◆ WHAT IS REQUIRED ◆
Could you restate the data below word for word, without its pictures?

◆ EXERCISE DATA ◆
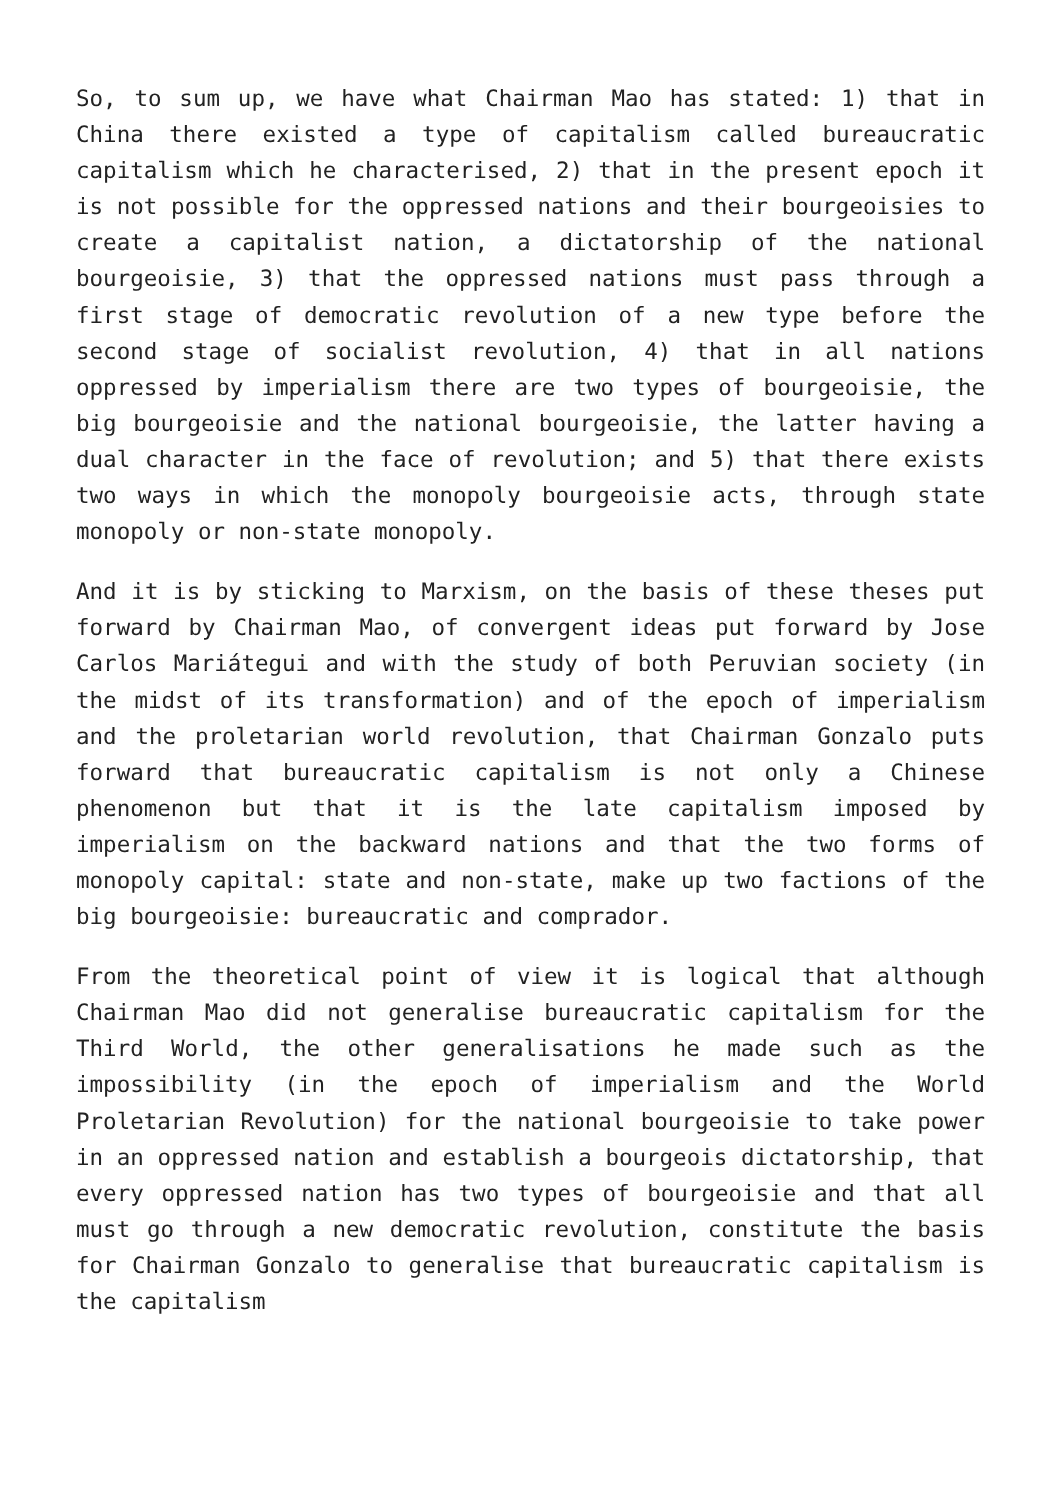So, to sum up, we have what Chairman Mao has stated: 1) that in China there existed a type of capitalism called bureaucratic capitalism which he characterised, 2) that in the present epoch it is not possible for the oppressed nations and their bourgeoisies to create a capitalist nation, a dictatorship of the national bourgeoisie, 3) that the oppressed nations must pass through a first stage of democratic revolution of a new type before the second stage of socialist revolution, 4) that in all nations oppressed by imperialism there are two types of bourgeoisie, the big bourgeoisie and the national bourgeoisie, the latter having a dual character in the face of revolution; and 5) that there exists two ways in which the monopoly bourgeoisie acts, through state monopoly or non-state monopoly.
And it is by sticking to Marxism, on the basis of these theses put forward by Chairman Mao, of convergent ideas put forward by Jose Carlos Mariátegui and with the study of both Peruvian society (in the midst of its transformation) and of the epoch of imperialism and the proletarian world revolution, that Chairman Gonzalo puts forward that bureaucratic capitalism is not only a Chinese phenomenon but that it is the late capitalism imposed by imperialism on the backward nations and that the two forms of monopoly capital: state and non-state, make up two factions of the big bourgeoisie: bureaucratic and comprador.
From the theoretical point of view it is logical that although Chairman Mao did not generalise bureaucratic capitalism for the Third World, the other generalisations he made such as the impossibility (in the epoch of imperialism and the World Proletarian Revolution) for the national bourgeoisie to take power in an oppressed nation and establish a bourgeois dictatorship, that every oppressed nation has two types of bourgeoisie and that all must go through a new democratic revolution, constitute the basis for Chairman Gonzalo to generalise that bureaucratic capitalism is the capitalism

◆ WRITTEN RESPONSE ◆
So, to sum up, we have what Chairman Mao has stated: 1) that in China there existed a type of capitalism called bureaucratic capitalism which he characterised, 2) that in the present epoch it is not possible for the oppressed nations and their bourgeoisies to create a capitalist nation, a dictatorship of the national bourgeoisie, 3) that the oppressed nations must pass through a first stage of democratic revolution of a new type before the second stage of socialist revolution, 4) that in all nations oppressed by imperialism there are two types of bourgeoisie, the big bourgeoisie and the national bourgeoisie, the latter having a dual character in the face of revolution; and 5) that there exists two ways in which the monopoly bourgeoisie acts, through state monopoly or non-state monopoly.
And it is by sticking to Marxism, on the basis of these theses put forward by Chairman Mao, of convergent ideas put forward by Jose Carlos Mariátegui and with the study of both Peruvian society (in the midst of its transformation) and of the epoch of imperialism and the proletarian world revolution, that Chairman Gonzalo puts forward that bureaucratic capitalism is not only a Chinese phenomenon but that it is the late capitalism imposed by imperialism on the backward nations and that the two forms of monopoly capital: state and non-state, make up two factions of the big bourgeoisie: bureaucratic and comprador.
From the theoretical point of view it is logical that although Chairman Mao did not generalise bureaucratic capitalism for the Third World, the other generalisations he made such as the impossibility (in the epoch of imperialism and the World Proletarian Revolution) for the national bourgeoisie to take power in an oppressed nation and establish a bourgeois dictatorship, that every oppressed nation has two types of bourgeoisie and that all must go through a new democratic revolution, constitute the basis for Chairman Gonzalo to generalise that bureaucratic capitalism is the capitalism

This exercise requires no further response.